▶ _What you are asked to do_
In the records below, find every line with the word "FAILED" and copy it.

====

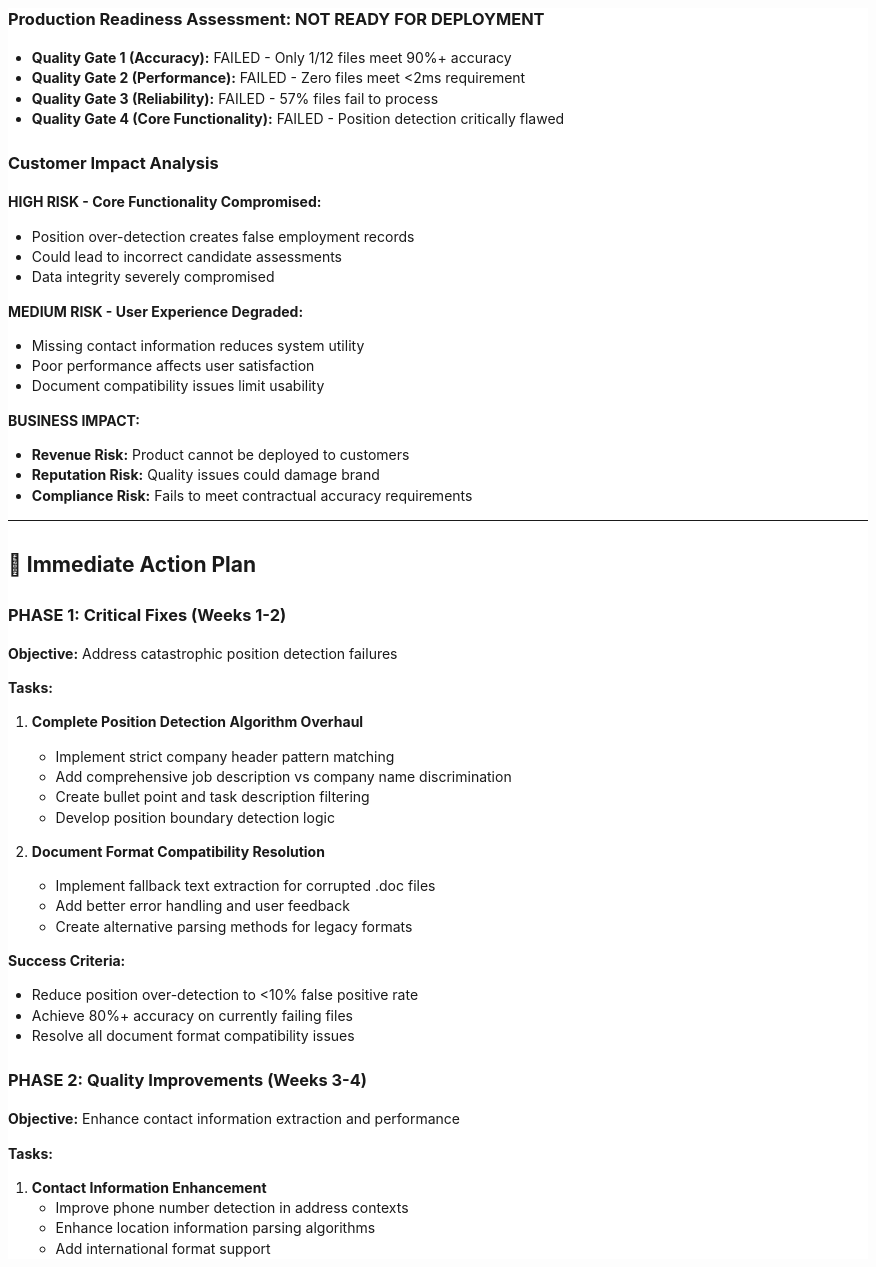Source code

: ### Production Readiness Assessment: **NOT READY FOR DEPLOYMENT**
- **Quality Gate 1 (Accuracy):** FAILED - Only 1/12 files meet 90%+ accuracy
- **Quality Gate 2 (Performance):** FAILED - Zero files meet <2ms requirement
- **Quality Gate 3 (Reliability):** FAILED - 57% files fail to process
- **Quality Gate 4 (Core Functionality):** FAILED - Position detection critically flawed

### Customer Impact Analysis
**HIGH RISK - Core Functionality Compromised:**
- Position over-detection creates false employment records
- Could lead to incorrect candidate assessments
- Data integrity severely compromised

**MEDIUM RISK - User Experience Degraded:**
- Missing contact information reduces system utility
- Poor performance affects user satisfaction
- Document compatibility issues limit usability

**BUSINESS IMPACT:**
- **Revenue Risk:** Product cannot be deployed to customers
- **Reputation Risk:** Quality issues could damage brand
- **Compliance Risk:** Fails to meet contractual accuracy requirements

---

## 🚀 Immediate Action Plan

### **PHASE 1: Critical Fixes (Weeks 1-2)**
**Objective:** Address catastrophic position detection failures

**Tasks:**
1. **Complete Position Detection Algorithm Overhaul**
   - Implement strict company header pattern matching
   - Add comprehensive job description vs company name discrimination
   - Create bullet point and task description filtering
   - Develop position boundary detection logic

2. **Document Format Compatibility Resolution**
   - Implement fallback text extraction for corrupted .doc files
   - Add better error handling and user feedback
   - Create alternative parsing methods for legacy formats

**Success Criteria:**
- Reduce position over-detection to <10% false positive rate
- Achieve 80%+ accuracy on currently failing files
- Resolve all document format compatibility issues

### **PHASE 2: Quality Improvements (Weeks 3-4)**
**Objective:** Enhance contact information extraction and performance

**Tasks:**
1. **Contact Information Enhancement**
   - Improve phone number detection in address contexts
   - Enhance location information parsing algorithms
   - Add international format support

====

▶ _Worked solution_
- **Quality Gate 1 (Accuracy):** FAILED - Only 1/12 files meet 90%+ accuracy
- **Quality Gate 2 (Performance):** FAILED - Zero files meet <2ms requirement
- **Quality Gate 3 (Reliability):** FAILED - 57% files fail to process
- **Quality Gate 4 (Core Functionality):** FAILED - Position detection critically flawed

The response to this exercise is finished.